▶ [The input]:
* * *

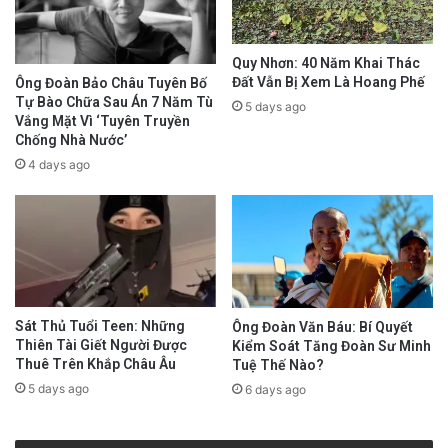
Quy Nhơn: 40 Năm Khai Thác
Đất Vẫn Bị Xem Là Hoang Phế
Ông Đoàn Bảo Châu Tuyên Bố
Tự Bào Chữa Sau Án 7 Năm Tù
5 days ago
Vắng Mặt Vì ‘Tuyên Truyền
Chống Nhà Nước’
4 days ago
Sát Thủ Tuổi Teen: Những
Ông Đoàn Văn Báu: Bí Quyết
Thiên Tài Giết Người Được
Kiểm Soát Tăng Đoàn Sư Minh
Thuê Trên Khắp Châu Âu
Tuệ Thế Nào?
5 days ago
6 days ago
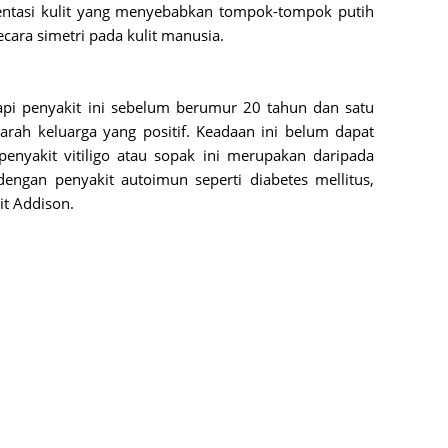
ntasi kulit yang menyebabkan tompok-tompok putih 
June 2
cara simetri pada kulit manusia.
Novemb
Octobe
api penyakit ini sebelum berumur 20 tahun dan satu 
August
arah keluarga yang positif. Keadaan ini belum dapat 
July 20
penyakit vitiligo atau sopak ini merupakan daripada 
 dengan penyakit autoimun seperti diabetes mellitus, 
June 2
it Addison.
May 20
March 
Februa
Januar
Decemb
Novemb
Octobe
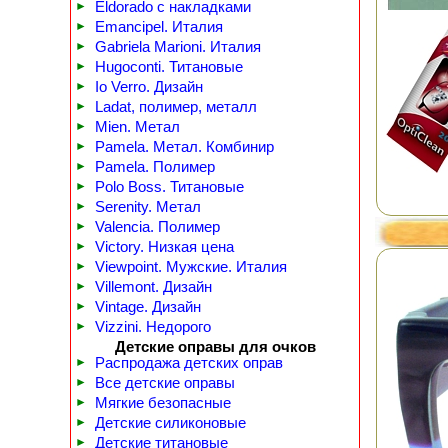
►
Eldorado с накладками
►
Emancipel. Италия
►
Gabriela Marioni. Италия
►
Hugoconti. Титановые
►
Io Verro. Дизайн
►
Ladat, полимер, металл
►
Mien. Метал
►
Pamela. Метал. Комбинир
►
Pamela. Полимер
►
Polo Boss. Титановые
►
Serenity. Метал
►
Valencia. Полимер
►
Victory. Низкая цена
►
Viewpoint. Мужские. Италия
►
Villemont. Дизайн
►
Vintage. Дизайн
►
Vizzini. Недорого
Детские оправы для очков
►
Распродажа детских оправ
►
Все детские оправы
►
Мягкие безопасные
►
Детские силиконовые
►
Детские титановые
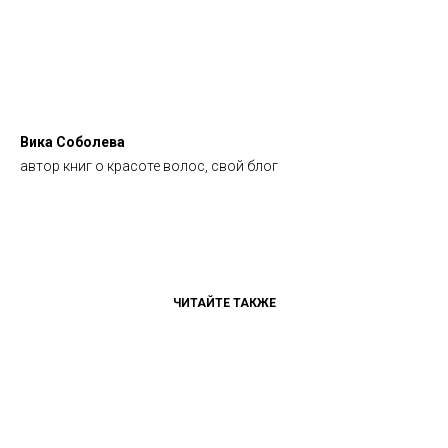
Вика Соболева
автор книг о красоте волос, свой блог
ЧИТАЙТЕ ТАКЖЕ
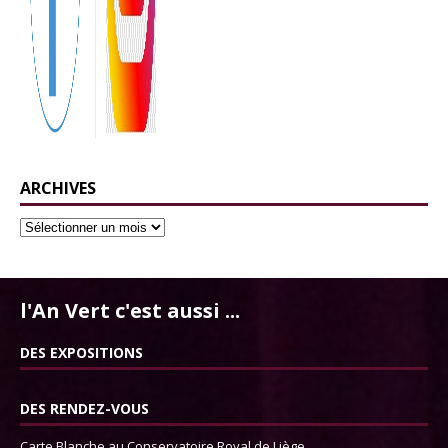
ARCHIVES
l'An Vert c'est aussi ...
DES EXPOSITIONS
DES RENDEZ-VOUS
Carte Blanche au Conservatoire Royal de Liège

* * *

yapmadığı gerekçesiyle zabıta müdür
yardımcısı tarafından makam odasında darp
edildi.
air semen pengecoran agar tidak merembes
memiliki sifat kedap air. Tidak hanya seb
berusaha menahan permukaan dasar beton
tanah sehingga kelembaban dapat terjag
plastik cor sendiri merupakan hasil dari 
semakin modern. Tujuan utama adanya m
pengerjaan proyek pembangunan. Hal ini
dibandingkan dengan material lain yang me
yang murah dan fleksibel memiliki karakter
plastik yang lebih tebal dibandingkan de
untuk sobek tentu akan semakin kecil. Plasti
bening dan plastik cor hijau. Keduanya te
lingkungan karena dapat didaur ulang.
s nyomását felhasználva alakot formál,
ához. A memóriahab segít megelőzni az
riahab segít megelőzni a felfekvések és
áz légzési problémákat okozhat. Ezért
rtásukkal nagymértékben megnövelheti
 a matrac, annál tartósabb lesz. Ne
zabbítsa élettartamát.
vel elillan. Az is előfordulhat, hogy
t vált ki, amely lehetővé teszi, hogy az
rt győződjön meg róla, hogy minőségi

* * *

▶ [Exercise aim]:
Your response should be the lines of the entries above that include the string "memiliki".

▶ [Response to the task]:
memiliki sifat kedap air. Tidak hanya seb
yang murah dan fleksibel memiliki karakter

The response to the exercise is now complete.